And it came to pass that two years ago the goatmother decided she needed another goat. Verily, it came to pass that the Lord said, "Lo, it shall be done." As though pre-ordained, it followed that a humble goatling was born on April 1st in Boring, Oregon, wrapped in swaddling dried grass (known as hay) and bleating loudly, demanding cookies. Soon his countenance came to dwell amongst the holy of holies (Marigold) and it was found that he possessed an 'oddment'. The goatmother was seen to look skyward, hands upheld, and declare, "Really, Lord. There is something wrong with this goat.
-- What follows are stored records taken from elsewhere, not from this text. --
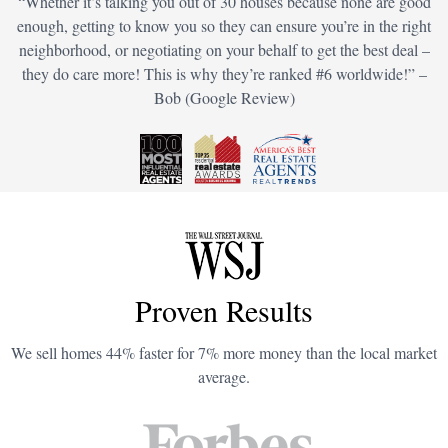
“Whether it’s talking you out of 30 houses because none are good
enough, getting to know you so they can ensure you’re in the right
neighborhood, or negotiating on your behalf to get the best deal –
they do care more! This is why they’re ranked #6 worldwide!” –
Bob (Google Review)
Proven Results
We sell homes 44% faster for 7% more money than the local market
average.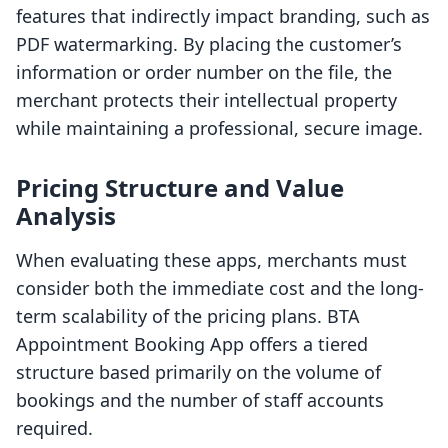
features that indirectly impact branding, such as
PDF watermarking. By placing the customer’s
information or order number on the file, the
merchant protects their intellectual property
while maintaining a professional, secure image.
Pricing Structure and Value
Analysis
When evaluating these apps, merchants must
consider both the immediate cost and the long-
term scalability of the pricing plans. BTA
Appointment Booking App offers a tiered
structure based primarily on the volume of
bookings and the number of staff accounts
required.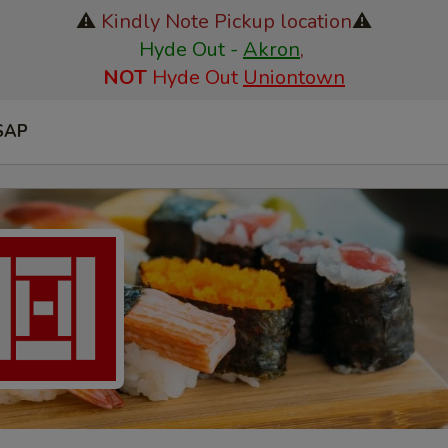
⚠️
Kindly Note Pickup location
⚠️
Hyde Out -
Akron
,
NOT
Hyde Out
Uniontown
SAP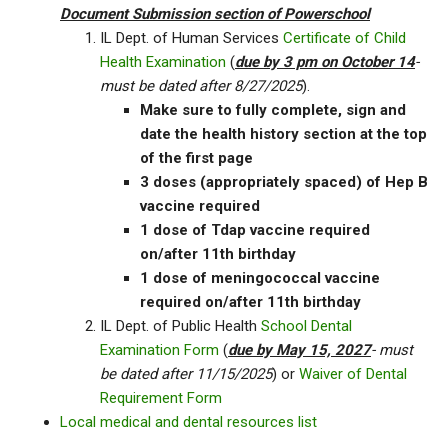
Document Submission section of Powerschool
IL Dept. of Human Services
Certificate of Child
Health Examination
(
due by 3 pm on October 14
-
must be dated after 8/27/2025
).
Make sure to fully complete, sign and
date the health history section at the top
of the first page
3 doses (appropriately spaced) of Hep B
vaccine required
1 dose of Tdap vaccine required
on/after 11th birthday
1 dose of meningococcal vaccine
required on/after 11th birthday
IL Dept. of Public Health
School Dental
Examination Form
(
due by May 15, 2027
- must
be dated after 11/15/2025
) or
Waiver of Dental
Requirement Form
Local medical and dental resources list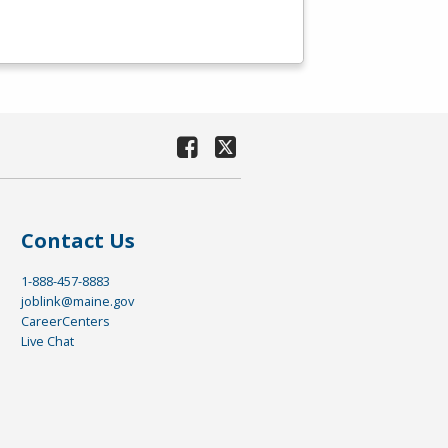
Contact Us
1-888-457-8883
joblink@maine.gov
CareerCenters
Live Chat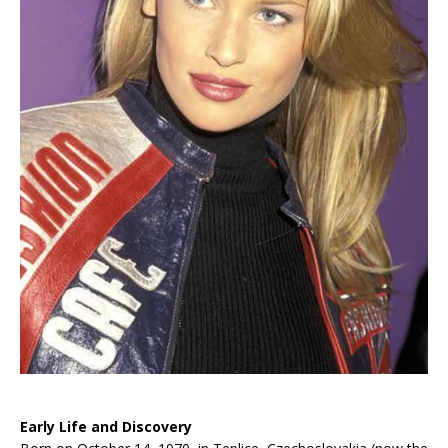
Early Life and Discovery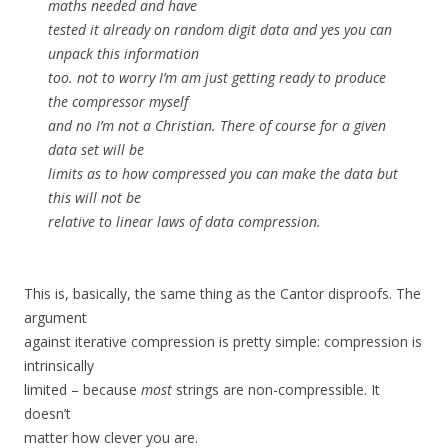
maths needed and have
tested it already on random digit data and yes you can
unpack this information
too. not to worry I’m am just getting ready to produce
the compressor myself
and no I’m not a Christian. There of course for a given
data set will be
limits as to how compressed you can make the data but
this will not be
relative to linear laws of data compression.
This is, basically, the same thing as the Cantor disproofs. The
argument
against iterative compression is pretty simple: compression is
intrinsically
limited – because
most
strings are non-compressible. It
doesn’t
matter how clever you are.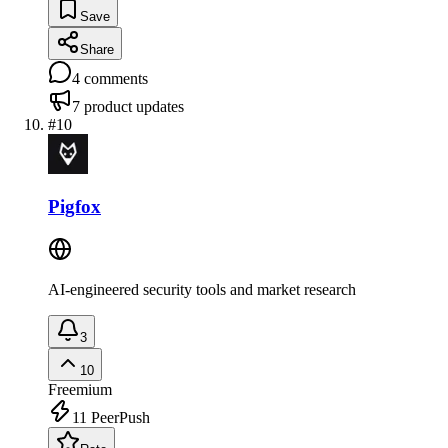
Save
Share
4
comments
7
product updates
#
10
Pigfox
AI-engineered security tools and market research
3
10
Freemium
11
PeerPush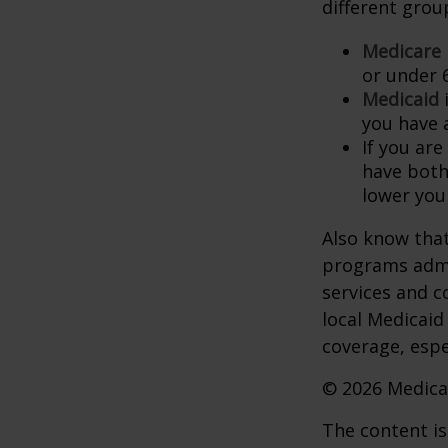
different grou
Medicare
or under 
Medicaid
i
you have 
If you are
have both
lower you
Also know that
programs admi
services and c
local Medicaid
coverage, espec
©
2026 Medica
The content is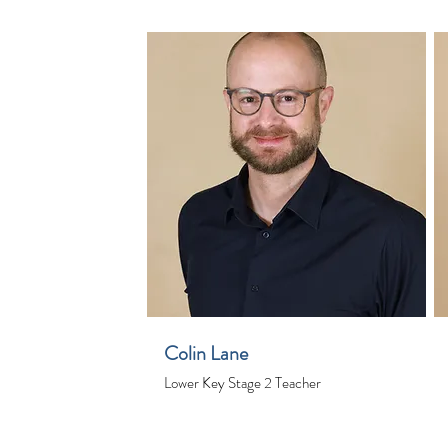
Colin Lane
Lower Key Stage 2 Teacher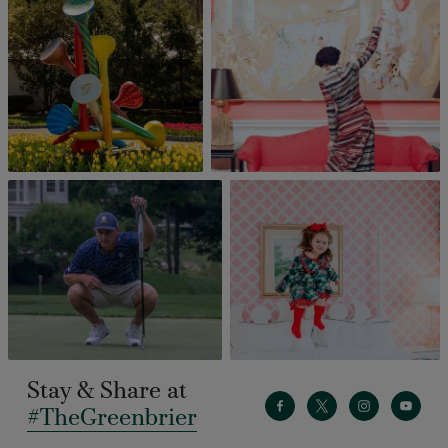
Stay & Share at
#TheGreenbrier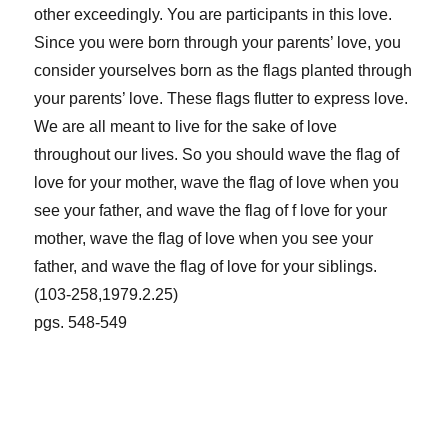
other exceedingly. You are participants in this love.
Since you were born through your parents’ love, you
consider yourselves born as the flags planted through
your parents’ love. These flags flutter to express love.
We are all meant to live for the sake of love
throughout our lives. So you should wave the flag of
love for your mother, wave the flag of love when you
see your father, and wave the flag of f love for your
mother, wave the flag of love when you see your
father, and wave the flag of love for your siblings.
(103-258,1979.2.25)
pgs. 548-549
At the mere suggestion of a noise he falls to his side. " At which time the Lord spake mightily unto the goatmother in an omnipotent voice (sounding remarkably like James Earl Jones) saying, "Verily, goatmother, I say unto you ... 'April Fool's'.
And so it was that Watson came to dwell among the Olympians (Okay, this means those who live on the Olympic Peninsula...not to be confused with those wimpy Greek guys).
Happy Birthday, dear Watson! May we have many more years of successful sleuthing together.
" I know, my dear Watson, that you share my love of all that is bizarre and outside the conventions and humdrum routine of everyday life. You have shown your relish for it by the enthusiasm which has prompted you to chronicle, and if you will excuse my saying so, somewhat to embellish so many of my own little adventures." Sir Arthur Conan Doyle.